TASK REQUIREMENTS ▸
a) According to the case report on legitim, in what month and year did William Nisbet make his will?
b) List every date that appears in the case report on legitim.

PAGE TEXT ▸
Subject_Legitim — Husband and Wife — Provisions to Heirs and Children. — Bonds. —
Kaims, 18 Jan. 1726.
Portions to children in a contract of marriage if not so expressed, do not exclude their right of legitim.
Upon a wife's renouncing her thirds, by the contract of marriage, the division of the personal estate is bipartite, one half legitim, the other half dead's part.
Provisions to children, in this case, do not come off the whole head of the executry as a debt; but they are first to impute the legitim in payment of these portions, and take the rest as a debt from the deads' part if necessary.
Bonds fall under legitim.
William Nisbet, late of Dirleton, deceased, had by his first wife the appellant, his eldest son and heir, Walter his second son, and three daughters.
By contract executed in April 1711, previous to Mr. Nisbet's marriage with his second wife, the mother of the respondents, in consideration of the lady's fortune, which was considerable, he settled upon her lands, to the value of 4000 merks per annum, for her jointure, in full satisfaction for her dower, third of moveables, or others which she might claim by law, in case she should survive her said intended husband: and by the same contract he bound himself to lay out the sum of 100,000 l. Scots in the purchase of lands to be settled upon himself in life-rent, and the heirs male to be procreated of the said intended marriage in fee; but if there should be no heir male of the said marriage, but daughters, Mr. Nisbet bound himself and his heirs to pay the several sums following; if but one daughter, the sum of 36,000 merks; if two daughters, the sum of 50,000 merks; and if three or more daughters, the sum of 60,000 merks, to be divided as the said
Page: 595↓
In July 1718, William the father made his will, naming the appellant his eldest son executor, and universal residuary legatee, and disponing his whole moveable estate in his favour, with the burthen of certain legacies, and with a proviso, that the testament should not derogate from the provisions granted to his other children.
In September 1722, when there was issue of the second marriage, one son David, and two daughters Janet and Jane, two of the respondents, William the father, in pursuance of the marriage contract, disponed certain lands of the value of 100,000 l. Scots and upwards, in favour of the said David and the heirs male of his body; whom sailing, to the other heirs male of the marriage; whom sailing, to Walter Nisbet his second son of the first marriage. And of the same date, he granted a bond of provision to the respondent Janet his eldest daughter, for payment of 12,000 l. Scots to her, at the first term after his decease, with interest thereafter, which he declared to be a burden upon the 100,000 l. Scots provided to the heir male of the second marriage; and that it should be in full of her portion natural, and of all succession she could claim through her father's decease, or her mother's contract of marriage. On the 28th of March 1724, he granted a bond in same terms to his daughter Jane for 9600 l. Scots.

MATERIAL PROVIDED ▸
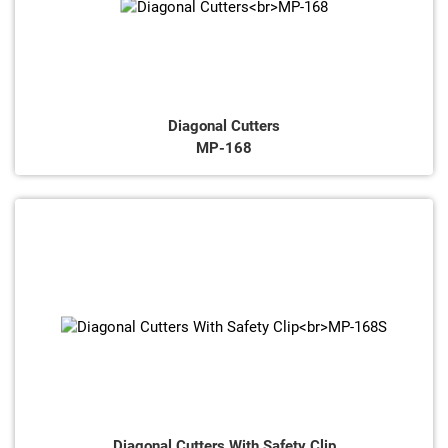
Diagonal Cutters
MP-168
Diagonal Cutters With Safety Clip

ANSWERS TO THE PROBLEMS ▸
a) July 1718

b)
- 18 January 1726
- April 1711
- July 1718
- September 1722
- 28 March 1724